All in all it was a huge success. We were able to expose the boys on our team to an organized team sporting experience (in my opinion something that is sorely missing in many lives of Armenian youth), and as the games took place in the national stadium it added much legitimacy and excitement to their experience (and nice grass too). Our orphanage squad was soundly trounced by every opponent, but the boys seemed to enjoy themselves.
As a bonus there was a concurrent tournament between different groups of internationals living and working in Armenia. I played for the Argentinean side and savored the opportunity to get out and do something active for the first time in a while. The best thing about this side tournament was the Armenian women’s national team who showed up and gave a good solid beating to many quality men’s teams. The girls were very skilled and impressive. The looks on the numerous men’s faces that were soundly ‘schooled’ by these women in a sport normally reserved for men in this society was priceless. Though the young boys on our team would never admit it, they were a bit awestruck and intimidated (and hopefully informed) by women in such a position of….dare I say… equality.
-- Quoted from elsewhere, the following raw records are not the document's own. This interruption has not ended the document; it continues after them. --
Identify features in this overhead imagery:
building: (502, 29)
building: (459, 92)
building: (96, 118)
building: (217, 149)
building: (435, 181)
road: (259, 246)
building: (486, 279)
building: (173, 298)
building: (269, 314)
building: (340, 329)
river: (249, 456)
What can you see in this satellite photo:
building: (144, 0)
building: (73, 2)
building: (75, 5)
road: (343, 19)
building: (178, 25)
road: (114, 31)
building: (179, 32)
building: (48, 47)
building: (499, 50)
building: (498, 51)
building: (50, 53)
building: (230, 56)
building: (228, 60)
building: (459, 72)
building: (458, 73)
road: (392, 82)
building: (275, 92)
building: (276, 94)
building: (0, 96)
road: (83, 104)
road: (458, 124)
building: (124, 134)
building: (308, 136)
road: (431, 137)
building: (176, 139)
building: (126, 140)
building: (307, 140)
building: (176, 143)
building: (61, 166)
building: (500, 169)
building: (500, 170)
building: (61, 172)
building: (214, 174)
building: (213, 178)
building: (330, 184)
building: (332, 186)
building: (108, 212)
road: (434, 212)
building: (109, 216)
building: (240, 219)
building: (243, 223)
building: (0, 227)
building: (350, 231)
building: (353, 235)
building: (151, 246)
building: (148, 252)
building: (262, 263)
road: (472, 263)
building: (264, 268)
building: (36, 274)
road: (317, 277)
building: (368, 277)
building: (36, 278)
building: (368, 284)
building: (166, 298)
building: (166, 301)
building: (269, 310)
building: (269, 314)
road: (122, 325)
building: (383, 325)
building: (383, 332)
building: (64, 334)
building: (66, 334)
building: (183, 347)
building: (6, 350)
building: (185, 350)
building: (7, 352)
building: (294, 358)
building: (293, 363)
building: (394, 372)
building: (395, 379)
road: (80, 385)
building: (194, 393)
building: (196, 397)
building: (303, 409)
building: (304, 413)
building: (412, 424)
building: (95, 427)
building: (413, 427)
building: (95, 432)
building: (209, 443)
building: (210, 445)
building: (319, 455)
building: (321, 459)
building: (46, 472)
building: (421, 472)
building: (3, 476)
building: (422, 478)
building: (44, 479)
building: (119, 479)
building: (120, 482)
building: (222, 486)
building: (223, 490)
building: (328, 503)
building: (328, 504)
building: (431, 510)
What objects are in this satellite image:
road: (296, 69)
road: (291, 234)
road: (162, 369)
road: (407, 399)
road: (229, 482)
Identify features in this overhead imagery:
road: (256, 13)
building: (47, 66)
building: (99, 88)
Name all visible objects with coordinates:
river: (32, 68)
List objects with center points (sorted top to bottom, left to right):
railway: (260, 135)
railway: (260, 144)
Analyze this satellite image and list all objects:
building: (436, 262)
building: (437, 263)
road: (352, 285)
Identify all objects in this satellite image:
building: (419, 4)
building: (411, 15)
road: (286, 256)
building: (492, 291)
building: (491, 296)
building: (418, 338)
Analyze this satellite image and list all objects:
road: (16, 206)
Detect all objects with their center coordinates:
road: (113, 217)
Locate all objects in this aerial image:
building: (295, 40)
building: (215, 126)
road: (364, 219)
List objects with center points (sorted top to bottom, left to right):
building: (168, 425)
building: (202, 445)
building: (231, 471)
Here is our team lined up for opening ceremonies. Ours is the team on the right (the sign reads 'Gyumri'). Notice how small we are compared to the other teams.
Our star player Samvel
Our goalie Arsen in action.
Our Argentinean team vs. the female national team.
Notice the reddish hue of my face while I get worked over by this girl. I almost died of exhaustion due to two full years of relative inactivity in the Peace Corps.